Dear Black Child by Rahma Rodaah. illus. by Lydia Mba. HarperCollins/Balzer + Bray. ISBN 9780063091979.
K-Gr 2–Black children (and the occasional adult) with various skin tones, hairstyles, abilities, and body types populate this upbeat and inspiring missive. The language is poetic and metaphorical, and the illustrations uplifting. There are classroom and library scenes, as well as outdoor settings, and a final spread shows the cast of characters in royal blue graduation caps and gowns, diplomas in hand. Below the final line, “This is just the beginning,” four children seem to be dancing and high-fiving in the grass, their shadows stretching long before them in the sunset. A triumphant mirror book for Black children everywhere, providing encouragement, validation, and joy.

Celebrations by Brook Sitgraves Turner. Little Feminist Pr. ISBN 9781734182484.

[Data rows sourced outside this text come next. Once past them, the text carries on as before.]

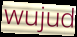
wujud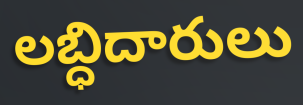
లబ్ధిదారులు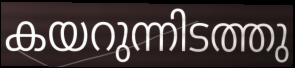
കയറുന്നിടത്തുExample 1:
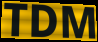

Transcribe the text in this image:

TDM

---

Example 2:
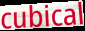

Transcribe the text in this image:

cubical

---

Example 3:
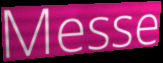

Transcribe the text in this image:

Messe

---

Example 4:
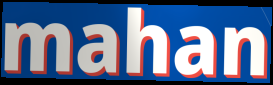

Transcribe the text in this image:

mahan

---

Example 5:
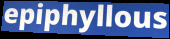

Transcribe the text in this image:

epiphyllous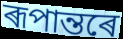
ৰূপান্তৰেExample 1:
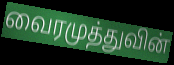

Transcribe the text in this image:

வைரமுத்துவின்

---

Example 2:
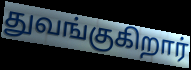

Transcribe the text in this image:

துவங்குகிறார்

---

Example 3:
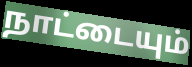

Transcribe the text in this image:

நாட்டையும்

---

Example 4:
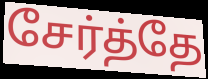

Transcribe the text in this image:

சேர்த்தே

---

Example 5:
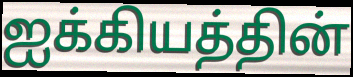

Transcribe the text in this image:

ஐக்கியத்தின்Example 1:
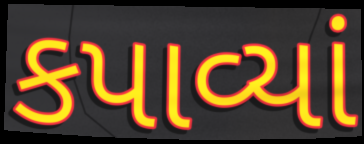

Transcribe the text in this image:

કપાવ્યાં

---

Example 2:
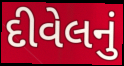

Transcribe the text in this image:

દીવેલનું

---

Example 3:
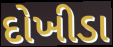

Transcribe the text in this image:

દોખીડા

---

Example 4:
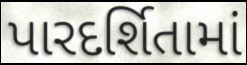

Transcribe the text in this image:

પારદર્શિતામાં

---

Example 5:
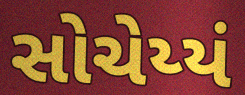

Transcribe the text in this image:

સોચેય્યંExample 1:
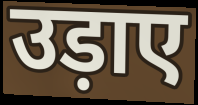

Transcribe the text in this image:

उड़ाए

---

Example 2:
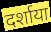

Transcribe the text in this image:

दर्शाया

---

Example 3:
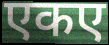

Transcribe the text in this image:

एकए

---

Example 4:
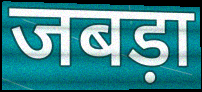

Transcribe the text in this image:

जबड़ा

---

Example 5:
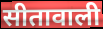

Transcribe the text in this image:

सीतावाली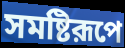
সমষ্টিরূপেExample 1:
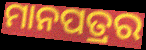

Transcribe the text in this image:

ମାନପତ୍ରର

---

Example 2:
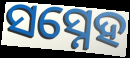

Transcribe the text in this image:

ସସ୍ନେହ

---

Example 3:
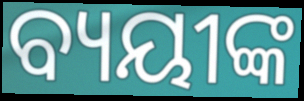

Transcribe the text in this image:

ବ୍ୟୟୀଙ୍କ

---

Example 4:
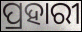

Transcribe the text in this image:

ପ୍ରହାରୀ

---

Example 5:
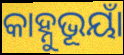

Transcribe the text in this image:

କାହ୍ନୁଭୂୟାଁ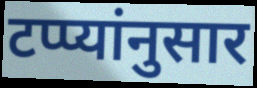
टप्प्यांनुसारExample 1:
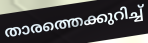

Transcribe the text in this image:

താരത്തെക്കുറിച്ച്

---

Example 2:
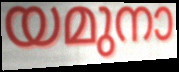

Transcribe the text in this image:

യമുനാ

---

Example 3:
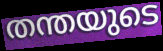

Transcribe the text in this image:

തന്തയുടെ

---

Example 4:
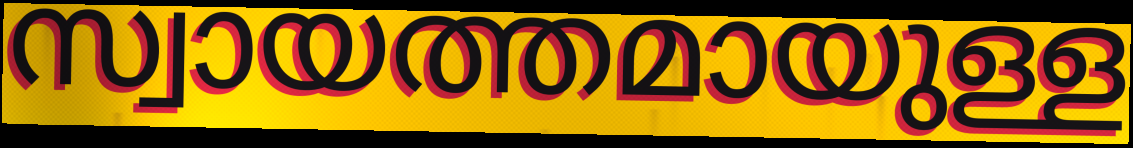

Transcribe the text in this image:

സ്വായത്തമായുള്ള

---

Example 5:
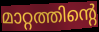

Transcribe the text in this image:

മാറ്റത്തിന്റെ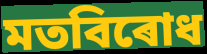
মতবিৰোধ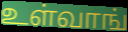
உள்வாங்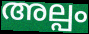
അല്പം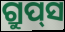
ଗ୍ରୁପ୍‌ସ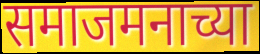
समाजमनाच्याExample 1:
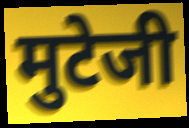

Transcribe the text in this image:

मुटेजी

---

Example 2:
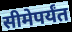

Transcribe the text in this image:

सीमेपर्यंत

PreS–This book features celebrations of all kinds for small children, including Adoption Day, Lei Day, Ramadan, Passover, Preschool Graduation, Diwali, and more. Each celebration is presented in an age-appropriate way, with a single photo featuring a child or children, and sometimes an adult, with one to four words underneath. For example, Day of the Dead shows a small child and an adult holding a framed photo; the words at the bottom of the page say, “and remember.” All the photos lend themselves to discussion between children and adults. The discussion questions are broken down for babies and toddlers. This well-organized, beautifully photographed title is highly recommended as a way to introduce small children to diverse celebrations. It is also an excellent tool to spark discussion in families.